Beneath this line is the data. Output exactly the lines from the line with "(1) This Act" to the line with "(a) [sections 6", both ends included, and nothing more.

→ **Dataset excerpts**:
----

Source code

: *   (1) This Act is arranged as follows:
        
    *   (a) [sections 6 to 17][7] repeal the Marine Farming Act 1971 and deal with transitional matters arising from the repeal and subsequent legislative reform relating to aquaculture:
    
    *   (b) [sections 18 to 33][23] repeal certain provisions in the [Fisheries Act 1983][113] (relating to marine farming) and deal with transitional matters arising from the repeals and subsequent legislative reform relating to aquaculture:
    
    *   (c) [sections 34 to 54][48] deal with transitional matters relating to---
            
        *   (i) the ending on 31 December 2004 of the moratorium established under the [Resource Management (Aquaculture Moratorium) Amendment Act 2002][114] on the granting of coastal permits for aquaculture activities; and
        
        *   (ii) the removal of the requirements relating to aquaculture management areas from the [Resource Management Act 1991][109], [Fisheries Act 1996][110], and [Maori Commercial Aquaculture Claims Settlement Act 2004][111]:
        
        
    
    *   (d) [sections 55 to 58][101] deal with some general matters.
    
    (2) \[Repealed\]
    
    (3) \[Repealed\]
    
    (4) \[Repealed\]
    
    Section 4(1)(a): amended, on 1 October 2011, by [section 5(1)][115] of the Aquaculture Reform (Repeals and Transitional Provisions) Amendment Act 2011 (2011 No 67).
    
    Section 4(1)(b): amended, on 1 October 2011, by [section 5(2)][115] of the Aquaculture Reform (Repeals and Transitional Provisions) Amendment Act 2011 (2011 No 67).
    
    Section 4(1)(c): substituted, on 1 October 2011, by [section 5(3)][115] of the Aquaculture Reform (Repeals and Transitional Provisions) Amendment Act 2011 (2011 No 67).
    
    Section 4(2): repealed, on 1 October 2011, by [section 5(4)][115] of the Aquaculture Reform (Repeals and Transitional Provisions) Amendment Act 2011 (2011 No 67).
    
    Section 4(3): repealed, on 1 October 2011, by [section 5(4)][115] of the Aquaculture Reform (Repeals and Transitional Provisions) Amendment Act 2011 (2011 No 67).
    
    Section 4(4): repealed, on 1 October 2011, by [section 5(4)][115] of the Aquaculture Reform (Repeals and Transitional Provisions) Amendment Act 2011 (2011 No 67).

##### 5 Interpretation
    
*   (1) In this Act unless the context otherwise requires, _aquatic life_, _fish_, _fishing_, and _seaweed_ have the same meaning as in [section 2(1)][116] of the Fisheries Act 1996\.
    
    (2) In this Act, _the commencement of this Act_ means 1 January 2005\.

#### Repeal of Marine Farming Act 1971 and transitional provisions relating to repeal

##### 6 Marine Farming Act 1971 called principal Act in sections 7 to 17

----

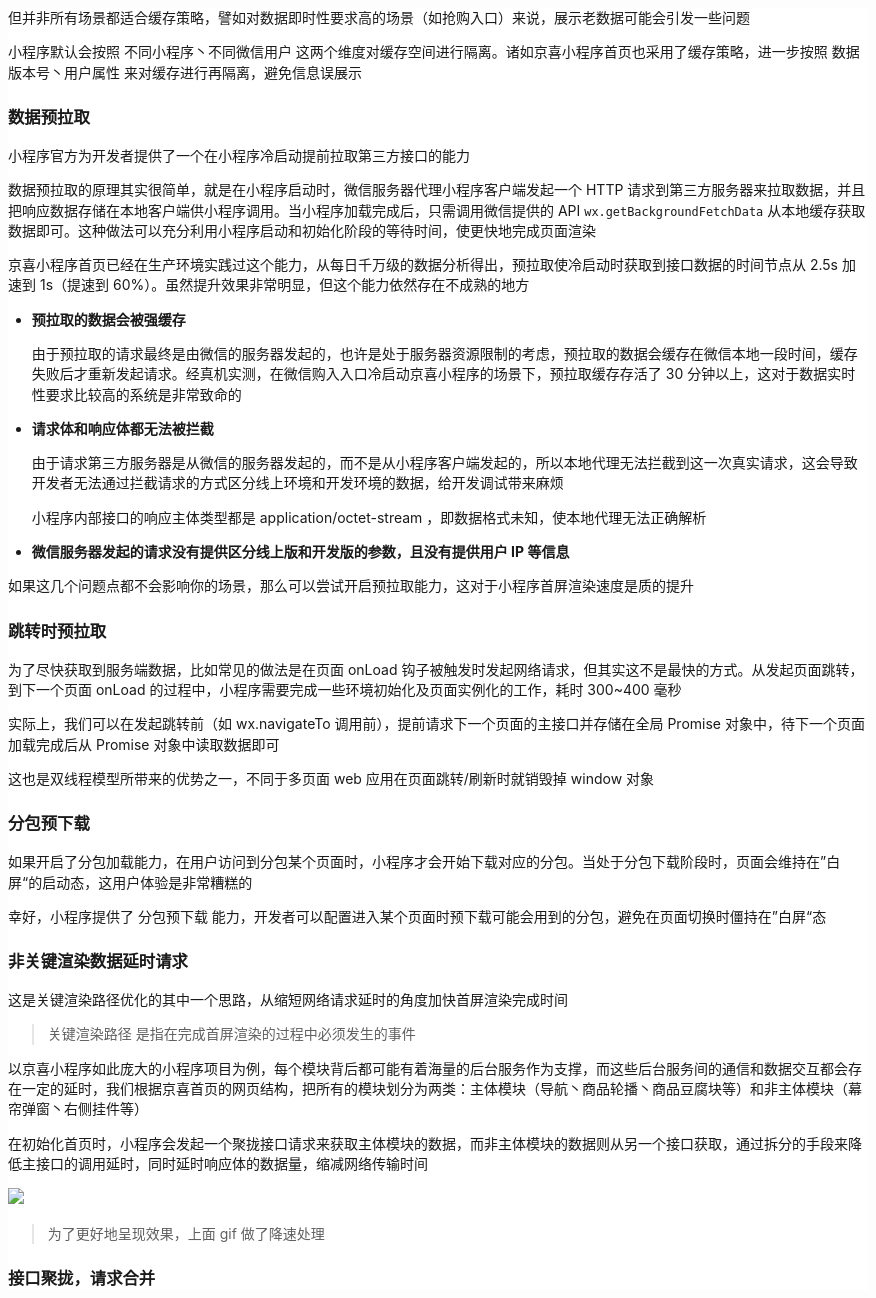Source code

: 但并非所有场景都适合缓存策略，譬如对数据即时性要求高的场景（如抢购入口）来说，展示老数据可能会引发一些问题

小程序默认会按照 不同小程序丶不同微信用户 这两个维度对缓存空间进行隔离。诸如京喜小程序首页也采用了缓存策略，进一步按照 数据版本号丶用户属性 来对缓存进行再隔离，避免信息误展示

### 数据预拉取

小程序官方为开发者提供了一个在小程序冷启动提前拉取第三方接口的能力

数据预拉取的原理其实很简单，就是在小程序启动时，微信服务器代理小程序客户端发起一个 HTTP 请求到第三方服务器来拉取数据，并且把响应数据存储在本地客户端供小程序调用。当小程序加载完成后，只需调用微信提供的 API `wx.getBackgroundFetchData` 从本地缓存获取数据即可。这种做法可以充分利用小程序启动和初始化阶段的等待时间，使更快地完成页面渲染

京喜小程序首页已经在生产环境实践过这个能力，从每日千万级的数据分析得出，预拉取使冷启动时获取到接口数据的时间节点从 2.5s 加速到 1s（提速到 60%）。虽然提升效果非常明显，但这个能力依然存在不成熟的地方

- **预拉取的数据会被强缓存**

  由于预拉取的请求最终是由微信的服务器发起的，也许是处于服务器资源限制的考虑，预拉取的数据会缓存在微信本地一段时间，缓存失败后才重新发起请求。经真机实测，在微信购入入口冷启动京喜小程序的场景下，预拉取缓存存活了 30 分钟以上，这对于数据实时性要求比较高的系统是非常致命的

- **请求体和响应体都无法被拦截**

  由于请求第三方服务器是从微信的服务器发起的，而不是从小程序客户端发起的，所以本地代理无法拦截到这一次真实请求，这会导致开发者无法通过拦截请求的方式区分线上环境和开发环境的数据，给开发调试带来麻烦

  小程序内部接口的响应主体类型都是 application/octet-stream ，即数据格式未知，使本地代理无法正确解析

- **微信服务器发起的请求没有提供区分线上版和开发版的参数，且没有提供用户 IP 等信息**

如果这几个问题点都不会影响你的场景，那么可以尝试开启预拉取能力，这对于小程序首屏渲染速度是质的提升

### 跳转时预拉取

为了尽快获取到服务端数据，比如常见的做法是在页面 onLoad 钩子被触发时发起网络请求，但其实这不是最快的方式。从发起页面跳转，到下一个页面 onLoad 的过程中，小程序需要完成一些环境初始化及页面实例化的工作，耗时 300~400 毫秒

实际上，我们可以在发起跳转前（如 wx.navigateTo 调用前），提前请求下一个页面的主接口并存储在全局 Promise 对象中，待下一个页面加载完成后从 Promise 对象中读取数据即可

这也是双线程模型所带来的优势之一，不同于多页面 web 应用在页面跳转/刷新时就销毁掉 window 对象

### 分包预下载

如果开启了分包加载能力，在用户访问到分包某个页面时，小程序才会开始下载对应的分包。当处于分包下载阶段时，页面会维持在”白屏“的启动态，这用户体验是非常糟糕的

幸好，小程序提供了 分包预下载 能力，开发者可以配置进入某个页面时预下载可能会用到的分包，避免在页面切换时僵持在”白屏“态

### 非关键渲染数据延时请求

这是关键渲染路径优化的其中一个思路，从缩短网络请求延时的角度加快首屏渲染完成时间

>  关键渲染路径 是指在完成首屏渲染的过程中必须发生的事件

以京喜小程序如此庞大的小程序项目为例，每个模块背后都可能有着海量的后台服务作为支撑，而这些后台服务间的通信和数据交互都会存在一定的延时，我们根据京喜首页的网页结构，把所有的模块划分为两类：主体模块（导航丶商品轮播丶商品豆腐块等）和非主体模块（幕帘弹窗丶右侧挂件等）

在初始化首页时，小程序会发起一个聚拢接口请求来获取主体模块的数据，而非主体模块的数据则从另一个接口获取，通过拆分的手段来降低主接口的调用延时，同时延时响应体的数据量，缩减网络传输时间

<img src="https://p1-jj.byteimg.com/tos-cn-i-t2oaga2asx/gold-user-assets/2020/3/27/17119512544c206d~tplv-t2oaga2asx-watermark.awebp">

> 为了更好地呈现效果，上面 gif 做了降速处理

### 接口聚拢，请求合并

----

→ **Reply**:
: *   (1) This Act is arranged as follows:
        
    *   (a) [sections 6 to 17][7] repeal the Marine Farming Act 1971 and deal with transitional matters arising from the repeal and subsequent legislative reform relating to aquaculture:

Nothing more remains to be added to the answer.